**Work to be completed:**
An exact repetition of the data is required; no picture should appear in it.
(Extracted records Opens)
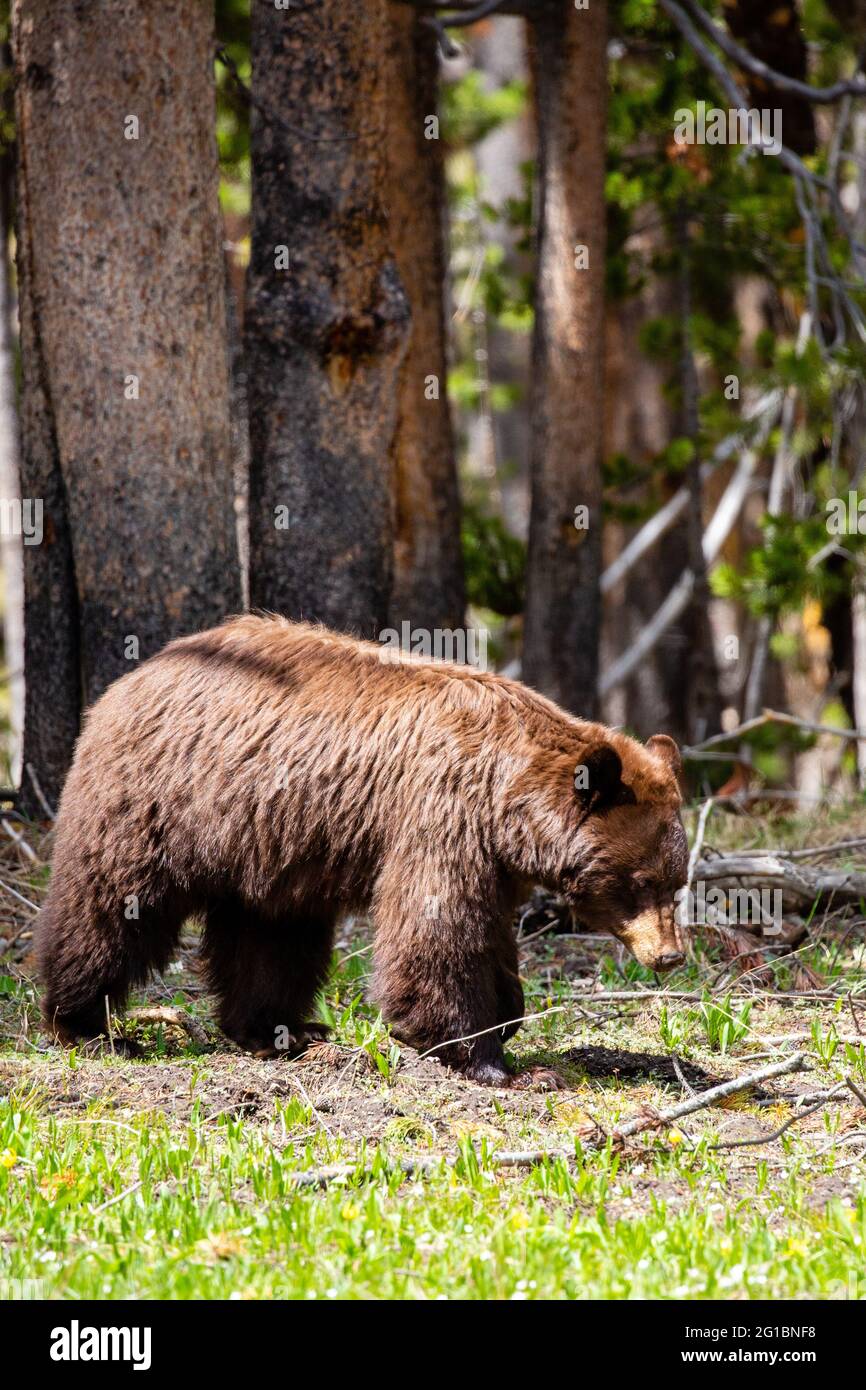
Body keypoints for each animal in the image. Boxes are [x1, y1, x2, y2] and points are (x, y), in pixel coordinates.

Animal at [38, 617, 692, 1084]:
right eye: (639, 881)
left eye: (676, 881)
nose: (670, 956)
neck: (507, 796)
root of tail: (131, 678)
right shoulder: (440, 815)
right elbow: (436, 929)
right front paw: (484, 1058)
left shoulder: (495, 857)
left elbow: (489, 934)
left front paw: (507, 1015)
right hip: (153, 803)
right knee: (110, 906)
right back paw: (88, 1024)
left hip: (267, 836)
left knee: (272, 934)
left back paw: (283, 1030)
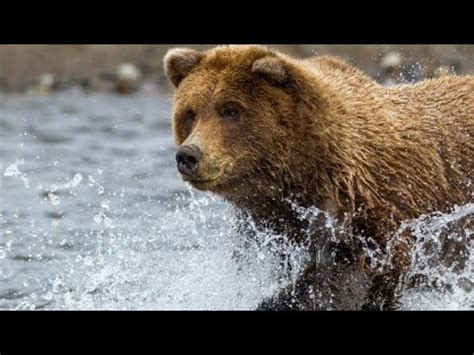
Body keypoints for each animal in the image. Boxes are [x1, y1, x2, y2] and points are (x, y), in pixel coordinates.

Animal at [164, 45, 474, 312]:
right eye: (190, 112)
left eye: (230, 110)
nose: (188, 155)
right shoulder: (272, 226)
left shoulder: (375, 209)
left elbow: (352, 272)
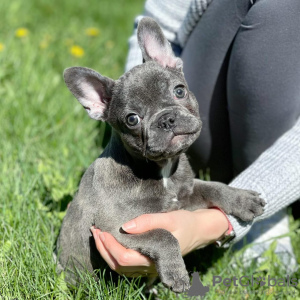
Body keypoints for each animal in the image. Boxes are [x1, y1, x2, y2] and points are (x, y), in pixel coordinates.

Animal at [56, 17, 264, 292]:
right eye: (132, 119)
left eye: (179, 91)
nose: (166, 119)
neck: (162, 172)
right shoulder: (116, 227)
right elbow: (163, 235)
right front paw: (177, 274)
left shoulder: (185, 195)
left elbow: (213, 187)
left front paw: (242, 200)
(Extracted records Closes)
**Task response:**
Body keypoints for each animal in the image. Boxes are [x1, y1, x2, y2] and points are (x, y), in pixel coordinates.

Animal at [38, 617, 692, 1084]:
right eye: (639, 881)
left eye: (676, 881)
nose: (670, 956)
neck: (507, 796)
root of tail: (131, 678)
right shoulder: (440, 815)
right elbow: (436, 929)
right front paw: (484, 1058)
left shoulder: (495, 857)
left elbow: (489, 934)
left front paw: (507, 1015)
right hip: (153, 803)
right knee: (110, 906)
right back paw: (88, 1024)
left hip: (267, 836)
left knee: (272, 934)
left back paw: (283, 1030)
Body keypoints for each animal in the image. Boxes are [x1, y1, x2, y2] and points are (x, y), in pixel coordinates.

Animal at [164, 45, 474, 312]:
right eye: (190, 112)
left eye: (230, 110)
nose: (188, 155)
right shoulder: (272, 226)
left shoulder: (375, 209)
left elbow: (352, 272)
Body keypoints for each animal in the image. Boxes are [x1, y1, x2, y2] and points are (x, y), in pixel coordinates.

Animal at [56, 17, 264, 292]:
right eye: (132, 119)
left eye: (179, 91)
nose: (166, 119)
neck: (162, 172)
right shoulder: (116, 227)
right elbow: (163, 235)
right front paw: (177, 274)
left shoulder: (185, 195)
left elbow: (213, 187)
left front paw: (242, 200)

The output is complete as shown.